Artificial Intelligence is helping to assist the collection and analysis of SIGINT on and off the battlefield in an increasingly crowded electromagnetic spectrum.
The term Artificial Intelligence, AI for short, gets thrown around with merry abandon. Scarcely a day goes by sans blood-curdling warnings on how AI risks making humans superfluous or conversely how we should welcome the benefits it may bring. Polemics aside AI is changing the way that humans process data, and in the Signals Intelligence (SIGINT) domain it could be exactly the right technology at exactly the right moment. This topic was under lively discussion at this year’s Embedded Tech Trends conference held in late January in Atlanta, Georgia, and organised by the VITA open systems architecture advocacy organisation. To understand AI’s applicability to SIGINT we need to understand AI. The Oxford English Dictionary defines artificial intelligence as “the theory and development of computer systems able to perform tasks normally requiring human intelligence.” James Kilgallen, president and founder of COMINT Consulting, says that the central tenet of AI is to “lighten human workload and improve task accuracy.”

#### EXERCISE
Answer these questions using the text on AI and signals intelligence:
(a) When and where was this year's Embedded Tech Trends conference held?
(b) How does the Oxford English Dictionary define artificial intelligence?
(c) According to James Kilgallen, what is the central tenet of AI?

Collected data:
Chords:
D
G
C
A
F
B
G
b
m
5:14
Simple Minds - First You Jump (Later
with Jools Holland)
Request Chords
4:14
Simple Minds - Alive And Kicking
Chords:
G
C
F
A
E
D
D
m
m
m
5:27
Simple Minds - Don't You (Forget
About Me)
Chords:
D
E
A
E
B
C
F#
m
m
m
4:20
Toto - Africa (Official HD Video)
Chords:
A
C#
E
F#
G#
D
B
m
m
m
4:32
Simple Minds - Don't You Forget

#### RESPONSE TO THIS TASK
(a) It was held in late January in Atlanta, Georgia.
(b) It defines it as "the theory and development of computer systems able to perform tasks normally requiring human intelligence."
(c) The central tenet is to "lighten human workload and improve task accuracy."